While summer travel season may be returning, the pandemic’s gut punch to business travel lingers. Not all businesses are completely open for business; Zoom meetings remain a way of conducting business; until confidence returns, companies are comfortable holding the line on travel budgets.
Booking flights on low-cost airlines may also not be in the cards. Frequent flyer miles, credit card perks and long-standing relationships with legacy airlines are all factored into the business flyer equation.
But with summer travel season soon coming to an end, said Valencia-Miller, things may not be turning in favor of the non-business traveler. Airlines likely won’t be lowering fares. From Labor Day to two weeks before Thanksgiving, air travel stalls. “That’s when airlines always relied on the business traveler…relied on them to keep them going.”
Now, as a lot of passengers are coming back and flying again, airlines continue to enforce policies dictated by the virus, including the requirement to wear masks. And masks, too much alcohol or just unpleasant and unruly passengers, are creating a whole new issue for the industry. In 2021, the once ‘friendly skies’ took an ugly turn.
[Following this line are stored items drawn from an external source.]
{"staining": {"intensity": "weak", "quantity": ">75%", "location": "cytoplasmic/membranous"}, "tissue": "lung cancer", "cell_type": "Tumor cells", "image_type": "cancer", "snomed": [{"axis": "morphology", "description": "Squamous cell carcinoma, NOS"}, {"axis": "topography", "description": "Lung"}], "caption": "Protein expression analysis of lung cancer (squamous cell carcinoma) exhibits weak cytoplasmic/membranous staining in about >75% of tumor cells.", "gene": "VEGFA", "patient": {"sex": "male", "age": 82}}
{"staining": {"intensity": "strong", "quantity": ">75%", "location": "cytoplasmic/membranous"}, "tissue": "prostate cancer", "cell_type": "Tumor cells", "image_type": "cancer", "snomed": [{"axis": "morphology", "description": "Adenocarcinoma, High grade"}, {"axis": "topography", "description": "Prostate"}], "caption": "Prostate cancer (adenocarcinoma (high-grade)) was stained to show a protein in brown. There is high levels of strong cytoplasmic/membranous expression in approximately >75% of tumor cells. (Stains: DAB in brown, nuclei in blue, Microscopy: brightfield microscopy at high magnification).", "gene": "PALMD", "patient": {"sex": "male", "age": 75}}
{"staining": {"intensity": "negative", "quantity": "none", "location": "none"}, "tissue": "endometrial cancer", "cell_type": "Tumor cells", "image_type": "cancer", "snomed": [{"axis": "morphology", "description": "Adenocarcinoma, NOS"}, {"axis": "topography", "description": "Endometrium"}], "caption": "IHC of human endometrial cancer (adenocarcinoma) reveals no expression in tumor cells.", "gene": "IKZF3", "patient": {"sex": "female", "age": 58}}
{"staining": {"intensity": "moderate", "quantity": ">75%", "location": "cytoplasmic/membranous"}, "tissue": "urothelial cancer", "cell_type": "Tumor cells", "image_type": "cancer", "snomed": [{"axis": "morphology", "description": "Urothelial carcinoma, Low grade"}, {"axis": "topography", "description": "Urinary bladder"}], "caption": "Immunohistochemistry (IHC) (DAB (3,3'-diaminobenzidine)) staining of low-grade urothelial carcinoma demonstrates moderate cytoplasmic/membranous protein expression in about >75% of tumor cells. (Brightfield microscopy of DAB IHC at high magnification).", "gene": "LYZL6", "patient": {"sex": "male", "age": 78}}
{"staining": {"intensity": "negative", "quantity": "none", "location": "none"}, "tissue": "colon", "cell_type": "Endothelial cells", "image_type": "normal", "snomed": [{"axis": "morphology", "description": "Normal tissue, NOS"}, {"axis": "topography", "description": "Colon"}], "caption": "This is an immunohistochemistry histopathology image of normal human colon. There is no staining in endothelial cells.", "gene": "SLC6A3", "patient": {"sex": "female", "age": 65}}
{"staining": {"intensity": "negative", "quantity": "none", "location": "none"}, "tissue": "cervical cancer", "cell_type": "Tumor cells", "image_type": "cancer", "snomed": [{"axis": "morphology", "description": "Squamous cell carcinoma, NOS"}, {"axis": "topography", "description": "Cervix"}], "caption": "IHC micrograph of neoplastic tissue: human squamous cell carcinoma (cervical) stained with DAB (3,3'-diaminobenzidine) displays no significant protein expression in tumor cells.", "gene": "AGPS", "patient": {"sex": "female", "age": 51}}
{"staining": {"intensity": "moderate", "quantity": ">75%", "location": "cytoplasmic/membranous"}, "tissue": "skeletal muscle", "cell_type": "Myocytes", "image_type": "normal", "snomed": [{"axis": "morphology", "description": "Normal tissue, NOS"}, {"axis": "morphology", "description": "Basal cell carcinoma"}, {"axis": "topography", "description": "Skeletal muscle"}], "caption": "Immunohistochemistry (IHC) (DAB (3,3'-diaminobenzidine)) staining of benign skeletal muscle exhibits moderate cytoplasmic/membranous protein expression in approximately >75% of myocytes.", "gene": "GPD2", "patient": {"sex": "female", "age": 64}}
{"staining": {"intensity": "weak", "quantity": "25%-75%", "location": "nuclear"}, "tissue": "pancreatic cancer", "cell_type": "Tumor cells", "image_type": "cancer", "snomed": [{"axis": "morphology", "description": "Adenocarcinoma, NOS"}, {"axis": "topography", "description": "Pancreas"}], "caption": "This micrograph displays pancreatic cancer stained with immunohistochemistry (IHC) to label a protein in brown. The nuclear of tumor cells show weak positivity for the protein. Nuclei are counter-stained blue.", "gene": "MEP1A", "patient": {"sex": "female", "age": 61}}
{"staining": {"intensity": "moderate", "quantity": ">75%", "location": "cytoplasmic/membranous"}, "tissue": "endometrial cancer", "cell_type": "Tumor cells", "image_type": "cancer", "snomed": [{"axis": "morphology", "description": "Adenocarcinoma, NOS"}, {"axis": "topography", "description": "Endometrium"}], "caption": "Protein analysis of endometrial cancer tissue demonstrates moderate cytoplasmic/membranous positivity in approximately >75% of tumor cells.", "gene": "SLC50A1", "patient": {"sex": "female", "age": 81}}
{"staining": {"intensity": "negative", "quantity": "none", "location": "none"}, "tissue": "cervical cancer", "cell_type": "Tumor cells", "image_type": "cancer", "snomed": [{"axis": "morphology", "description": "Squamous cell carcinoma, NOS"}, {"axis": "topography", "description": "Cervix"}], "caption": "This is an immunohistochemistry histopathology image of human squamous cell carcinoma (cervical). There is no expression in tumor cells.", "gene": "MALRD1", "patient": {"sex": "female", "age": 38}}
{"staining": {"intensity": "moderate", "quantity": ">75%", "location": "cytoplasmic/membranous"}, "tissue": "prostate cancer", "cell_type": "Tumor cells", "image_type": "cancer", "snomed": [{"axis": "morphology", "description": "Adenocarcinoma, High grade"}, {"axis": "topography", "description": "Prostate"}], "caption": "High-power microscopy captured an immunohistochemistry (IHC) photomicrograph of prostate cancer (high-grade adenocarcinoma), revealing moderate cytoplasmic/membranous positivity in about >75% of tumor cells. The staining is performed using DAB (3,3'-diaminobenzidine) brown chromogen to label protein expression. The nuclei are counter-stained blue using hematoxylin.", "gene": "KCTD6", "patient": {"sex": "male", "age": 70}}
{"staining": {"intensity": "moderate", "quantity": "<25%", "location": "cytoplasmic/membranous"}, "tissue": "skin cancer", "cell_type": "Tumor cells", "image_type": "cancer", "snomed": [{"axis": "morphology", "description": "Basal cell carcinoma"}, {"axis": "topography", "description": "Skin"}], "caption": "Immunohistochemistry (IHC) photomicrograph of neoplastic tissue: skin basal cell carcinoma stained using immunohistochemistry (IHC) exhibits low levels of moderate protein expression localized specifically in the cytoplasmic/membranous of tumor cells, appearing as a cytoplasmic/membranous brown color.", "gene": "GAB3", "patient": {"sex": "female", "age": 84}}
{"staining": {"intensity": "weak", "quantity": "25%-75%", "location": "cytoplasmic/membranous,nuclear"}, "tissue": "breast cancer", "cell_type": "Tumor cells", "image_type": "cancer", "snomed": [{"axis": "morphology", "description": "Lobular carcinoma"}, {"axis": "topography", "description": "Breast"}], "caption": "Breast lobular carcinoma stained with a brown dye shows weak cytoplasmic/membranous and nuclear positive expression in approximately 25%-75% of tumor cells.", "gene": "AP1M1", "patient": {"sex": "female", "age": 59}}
In a recent survey, 85 percent of flight attendants say they’ve dealt with unruly passengers in recent months. The Association of Flight attendants say members have encountered not one but up to five ugly incidents with nearly 20 percent the incidents getting physical. Everyone’s safety, said the DU Daniels College of Business professor, is at stake. The Department of Transportation needs to make sure “that people who violate rules and regulations are prosecuted…it’s becoming a major problem.
Negative passenger encounters, though, are not the industry’s only problem in the COVID era. The Delta variant, a vicious and deadlier cousin of the virus, has appeared and threatens to prolong airline travel woes. Researchers have labeled it more dangerous and deadly than its predecessor. “The great minds of science are revising their thinking,” said Valencia-Miller. “I hope the airlines devise a strategy to prepare.”